Confiou a direção da sua alma ao servo de Deus Segismundo Lozinski, mais tarde bispo de Pinks. A ele confiou o seu desejo de se tornar religiosa, mas só em 1919 pôde realizar o seu anseio entrando na Congregação das Irmãs da Imaculada Conceição da Bem-aventurada Virgem Maria, fundada pela Beata Marcelina Darowska. Em 12 de maio de 1920 recebeu o hábito religioso e tomou o nome de irmã Maria Eva da Providência. Em 12 de maio de 1921 emitiu a profissão temporária e em 16 de julho de 1927, a profissão perpétua.

Um dos seus destinos foi o da casa de Jazlowiek onde ela foi educadora, médica dos alunos e diretora do Seminário Econômico (1930-1936). Em 1938, ela foi colocada na casa de Slonim. Chegada a II Guerra Mundial, a cidade foi tomada primeiro pelos bolcheviques e depois pelos nazis, mas ela não alterou sua entrega e dedicação à caridade e ao apostolado, trabalhando no hospital e hospedando na casa os perseguidos judeus.


Casimira Wolowska nasceu em Lublin em 1879. Ingressou em novembro de 1900 na Congregação das Irmãs da Imaculada Conceição da Bem-aventurada Virgem Maria, e começou o noviciado em 30 de junho de 1901, com o nome de Irmã Maria Marta de Jesus. Fez a primeira profissão em 8 de dezembro de 1902 e os votos perpétuos em 3 de julho de 1909. Religiosa dedicada e de boas qualidades, ainda era jovem quando foi nomeada superior de várias casas sucessivamente.
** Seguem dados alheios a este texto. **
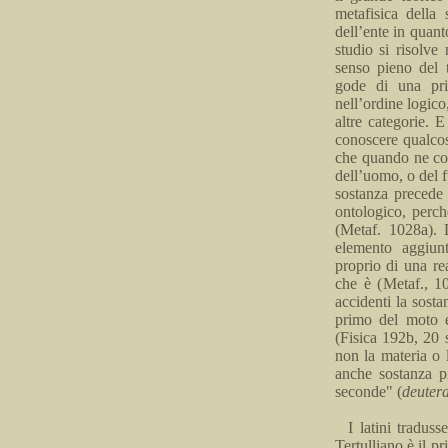
metafisica della
dell’ente in quant
studio si risolve
senso pieno del 
gode di una prio
nell’ordine logico
altre categorie. 
conoscere qualcos
che quando ne con
dell’uomo, o del 
sostanza precede 
ontologico, perch
(
Metaf
. 1028a). 
elemento aggiun
proprio di una re
che è (
Metaf
.,
10
accidenti la sost
primo del moto e
(Fisica
192b
, 20 
non la materia o 
anche sostanza p
seconde" (
deutera
I latini traduss
Tertulliano è il pr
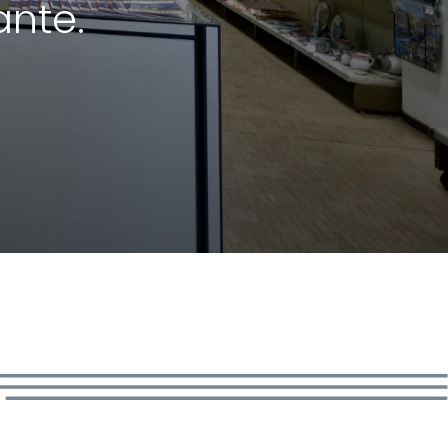
ante.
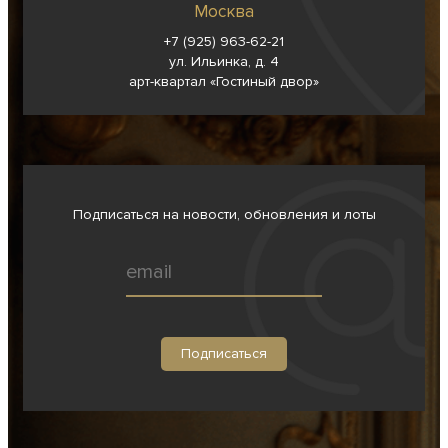
Москва
+7 (925) 963-62-
21
ул. Ильинка, д. 4
арт-квартал «Гостиный двор»
Подписаться на новости, обновления и лоты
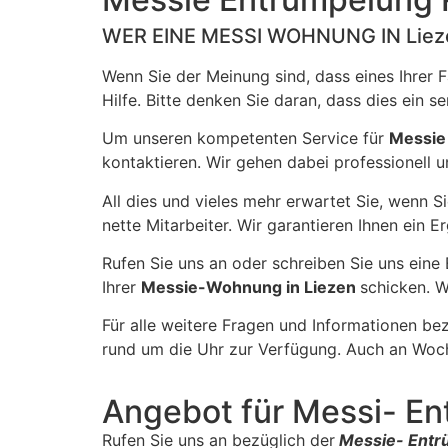
WER EINE MESSI WOHNUNG IN Lie
Wenn Sie der Meinung sind, dass eines Ihrer 
Hilfe. Bitte denken Sie daran, dass dies ein 
Um unseren kompetenten Service für
Messi
kontaktieren. Wir gehen dabei professionell u
All dies und vieles mehr erwartet Sie, wenn S
nette Mitarbeiter. Wir garantieren Ihnen ein 
Rufen Sie uns an oder schreiben Sie uns eine
Ihrer
Messie-Wohnung in Liezen
schicken. W
Für alle weitere Fragen und Informationen bez
rund um die Uhr zur Verfügung. Auch an Woch
Angebot für Messi- En
Rufen Sie uns an bezüglich der
Messie- Entr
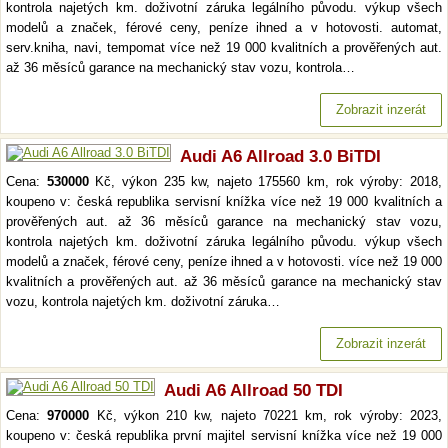
kontrola najetých km. doživotní záruka legálního původu. výkup všech
modelů a značek, férové ceny, peníze ihned a v hotovosti. automat,
serv.kniha, navi, tempomat více než 19 000 kvalitních a prověřených aut.
až 36 měsíců garance na mechanický stav vozu, kontrola…
Zobrazit inzerát
Audi A6 Allroad 3.0 BiTDI
Cena:
530000
Kč, výkon 235 kw, najeto 175560 km, rok výroby: 2018,
koupeno v: česká republika servisní knížka více než 19 000 kvalitních a
prověřených aut. až 36 měsíců garance na mechanický stav vozu,
kontrola najetých km. doživotní záruka legálního původu. výkup všech
modelů a značek, férové ceny, peníze ihned a v hotovosti. více než 19 000
kvalitních a prověřených aut. až 36 měsíců garance na mechanický stav
vozu, kontrola najetých km. doživotní záruka…
Zobrazit inzerát
Audi A6 Allroad 50 TDI
Cena:
970000
Kč, výkon 210 kw, najeto 70221 km, rok výroby: 2023,
koupeno v: česká republika první majitel servisní knížka více než 19 000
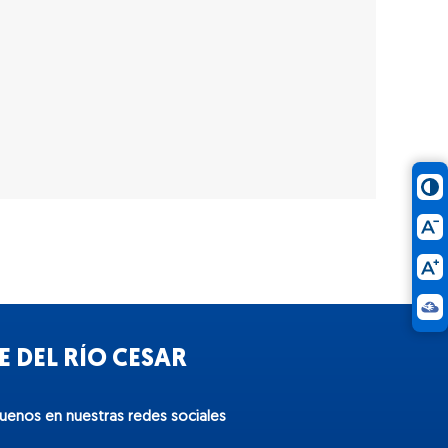
 DEL RÍO CESAR
guenos en nuestras redes sociales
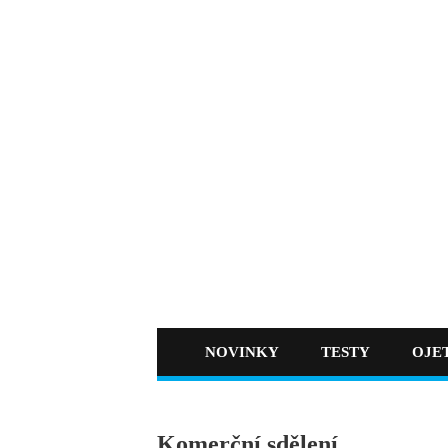
NOVINKY
TESTY
OJE
Komerční sdělení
Em 1919, organizou o orfanato de Maciejów para crianças polonesas, ucranianas e russas provenientes da Sibéria e abriu para eles uma escola de instrução geral e profissional e também uma escola pedagógica. Muito inteligente e preparada, procurava boas relações com ortodoxos e judeus. Em agosto de 1939 foi nomeada superiora da casa de Slonim e poucos dias eclodiu a Segunda Guerra Mundial. Tomada a cidade sucessivamente por bolcheviques e nazis, ela tentou organizar o melhor que pôde a ajuda a todos: prisioneiros, perseguidos, famintos, etc. Foi-lhe dito que estava sendo vigiada e que estava em uma lista muito perigosa. Ele podia fugir, mas preferiu ficar no seu posto.

Essas duas religiosas foram presas na noite de 18 para 19 de dezembro de 1942 na cidade de Slonim, onde sua congregação tinha uma casa, e pela manhã foram levadas para as proximidades da cidade, para a colina chamada Góra Pietralewicka, onde foram fuziladas em ódio à fé.

Foram beatificadas em 13 de junho de 1999, juntamente com outros 106 mártires poloneses pelo Papa São João Paulo II.